In December 2021, Durga Puja in Kolkata got recognition in UNESCO’s List of Intangible Cultural Heritage of Humanity. It is celebrated at the same time as Navratri in other parts of India. Kolkata’s rich culture, vibrant life, festive mood, all comes alive during the Durga Puja, which makes it one of biggest festival celebrations in India and around the world.
Durga Puja is not very old, despite its growing popularity. Except the Sovabazar Rajbari pujo and some bonedi bari pujo (festivals in rich houses), most other pujo started during the later half of the British rule or after Indian independence. Many of them also played a part in India’s freedom struggle in uniting people of all religions and cultures across India. Today, Durga Puja has evolved into more than just a puja. It controls a chunk of tourism, commerce, economy, and also upholds the rich culture existing in the region.

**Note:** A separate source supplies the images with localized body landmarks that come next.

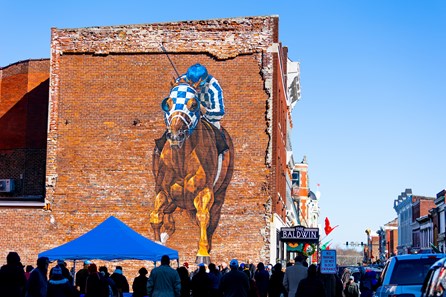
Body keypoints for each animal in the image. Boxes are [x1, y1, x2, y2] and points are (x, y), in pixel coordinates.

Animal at [150, 80, 233, 262]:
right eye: (168, 103)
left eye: (194, 104)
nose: (175, 135)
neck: (181, 161)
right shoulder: (162, 190)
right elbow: (156, 216)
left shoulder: (204, 191)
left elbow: (203, 217)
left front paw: (202, 254)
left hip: (221, 192)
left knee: (212, 219)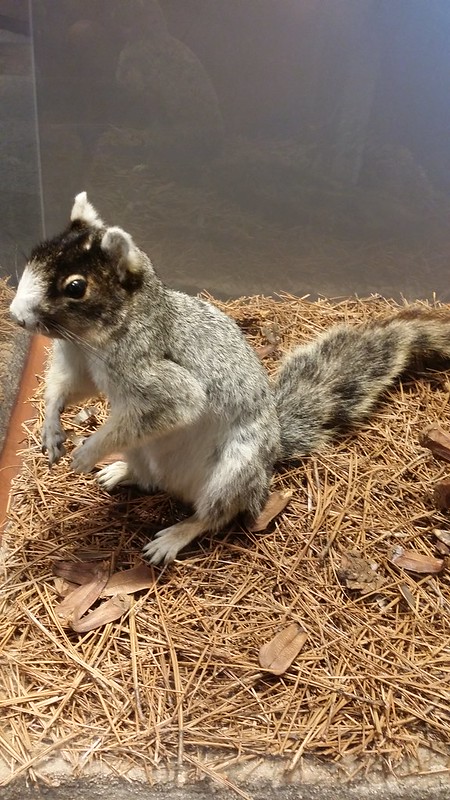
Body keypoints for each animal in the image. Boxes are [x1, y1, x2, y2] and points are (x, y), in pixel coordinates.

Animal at [7, 192, 450, 564]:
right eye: (36, 254)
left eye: (75, 287)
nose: (15, 316)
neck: (91, 340)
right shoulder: (80, 363)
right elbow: (66, 389)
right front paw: (51, 429)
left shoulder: (162, 380)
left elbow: (168, 408)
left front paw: (87, 451)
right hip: (145, 454)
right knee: (149, 480)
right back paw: (121, 472)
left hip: (233, 472)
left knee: (214, 515)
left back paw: (174, 536)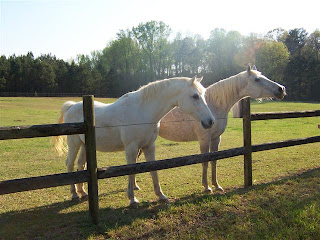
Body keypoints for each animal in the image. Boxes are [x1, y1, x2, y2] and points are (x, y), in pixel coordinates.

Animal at [55, 76, 215, 206]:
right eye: (195, 96)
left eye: (203, 95)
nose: (210, 121)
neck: (143, 111)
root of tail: (71, 106)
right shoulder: (131, 148)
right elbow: (131, 171)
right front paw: (132, 199)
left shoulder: (149, 146)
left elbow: (153, 170)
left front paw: (161, 196)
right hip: (74, 144)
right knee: (69, 164)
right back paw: (74, 194)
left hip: (84, 145)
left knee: (80, 165)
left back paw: (83, 192)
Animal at [158, 65, 288, 193]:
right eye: (257, 79)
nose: (281, 89)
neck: (212, 105)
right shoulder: (204, 139)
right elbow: (205, 162)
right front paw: (206, 187)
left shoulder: (216, 138)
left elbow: (214, 160)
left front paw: (216, 185)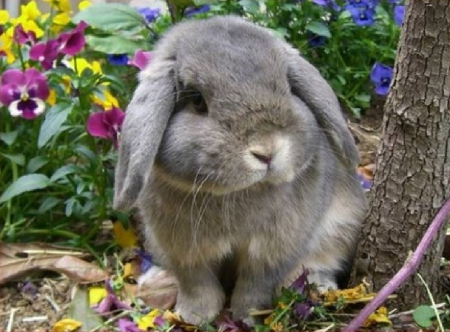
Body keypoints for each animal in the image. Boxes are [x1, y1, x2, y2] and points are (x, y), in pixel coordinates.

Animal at [114, 14, 368, 324]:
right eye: (197, 99)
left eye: (287, 87)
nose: (267, 150)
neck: (235, 193)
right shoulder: (185, 250)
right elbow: (196, 282)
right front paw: (195, 316)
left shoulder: (273, 250)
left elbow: (257, 283)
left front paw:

Durga Puja has its own charm in pandal hopping, its celebrations in localities, in uniting with members of the family living in distant lands. Durga Puja’s rituals, the message of victory of good over evil, women empowerment and women’s ability to manage multi-tasks at the same time, all these echo in the minds of Bengali people. The sound of dhak, the traditional instrument played in Bengal, the kash flower of autumn, the arrival of Maa Durga and departure through a procession, called bhasan, all form nostalgia for the Bengali people. Durga Puja is also the time every pandal competes with each other, bringing in new themes and decorations to attract more crowd, thus helping the art and craft culture of Bengal survive.
Historian Tapati Guha-Thakurta, in her book In the Name of the Goddess: The Durga Pujas of Contemporary Kolkata (2015), traced the evolution of traditional pujo to its modern-day forms. Beyond religious aspects, she aimed to highlight the creative, cultural, and social economy that the grand festival generates. It was with this acknowledgement that UNESCO, in December 2021, included the Durga Puja in its Lists of Intangible Cultural Heritage. Guha-Thakurta was the historian behind this coveted tag, chosen by the Ministry of Culture to bring to light that the 10-day festival is a multi-layered, dynamic, and an integral aspect of Kolkata’s socio-cultural and political landscape.